We used information from bounty hunting programs, as these provide data on predator numbers across a wide geographical area. In the case of Australia we used historic data from the 1950s, as this is the most recent reliable information about red fox and dingo distribution. The actual population numbers of red foxes and dingoes have changed substantially since then, but the nature of their interactions – which is what we were investigating – has not.
We determined that top predators exist in higher numbers at the core of their ranges in comparison to the edges. We then looked at mesopredator numbers across the range edges of their respective top predator.
The results, which were consistent across the three continents, suggest that top predators can suppress mesopredators effectively (even completely) but only in the core of their geographic range, where their numbers are highest.
In other words, abundant top predators can exert disproportionate mesopredator control once their numbers increase past a certain point.
The relationship we uncovered is now formalised as the “Enemy Constraint Hypothesis”. It could apply to other predator dyads, where two animals compete for similar resources – even relationships involving parasites and pathogens.
Our findings are important for understanding species interactions and niches, as well as the ecological role of top predators. It could explain why other studies have found top predators have little influence on mesopredators: they were looking at the edge, not the core, of the top predators’ range.
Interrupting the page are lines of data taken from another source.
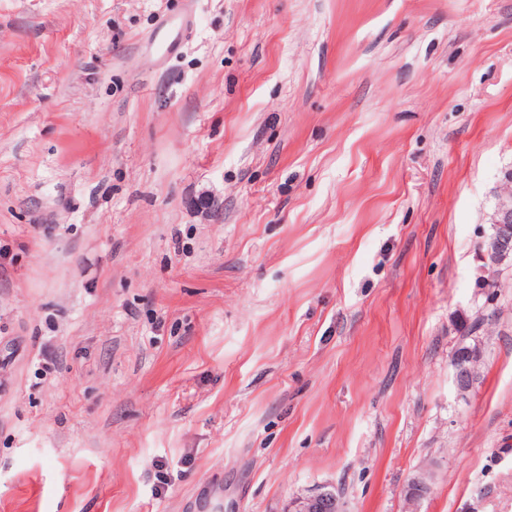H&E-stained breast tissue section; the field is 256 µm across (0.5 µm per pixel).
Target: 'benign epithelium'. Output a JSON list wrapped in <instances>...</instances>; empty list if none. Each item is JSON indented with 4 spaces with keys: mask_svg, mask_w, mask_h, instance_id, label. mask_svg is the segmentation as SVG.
<instances>
[{
    "mask_svg": "<svg viewBox=\"0 0 512 512\" xmlns=\"http://www.w3.org/2000/svg\"><path fill=\"white\" fill-rule=\"evenodd\" d=\"M481 275L478 281L479 295L483 297L481 309L491 310L497 300L500 287L499 274L502 266L512 261V168L502 172L501 186L492 219V234L487 246L479 249ZM479 358L476 348H469L452 355L453 383L461 395L468 393L475 384L471 363ZM432 490L431 476L427 472L416 475L408 489L409 512H418V504ZM287 512H345L342 497L334 488L293 497Z\"/></svg>",
    "mask_w": 512,
    "mask_h": 512,
    "instance_id": "7a95c632",
    "label": "benign epithelium"
}]
</instances>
Dingoes can be vital for reducing red fox and possibly feral cat numbers. In our case studies the ranges of each top predator were limited primarily by human use of the land and intensive shooting, trapping and poisoning.
Killing pack animals like dingoes can fracture social groups, potentially altering their natural behaviour and interactions with other species. Future studies on predator interactions therefore need to consider the extent to which the animals are acting in response to human intervention.
If we want to benefit from the presence of top predators, we need to rethink our approach to management – especially where they are subjected to broad-scale control, as the dingo is in some parts of Australia.
Changing our relationship with top predators would not come without its challenges, but high extinction rates around the world (and especially in Australia) clearly indicate that we urgently need to change something. If this includes restoring top predators, then we need to think big.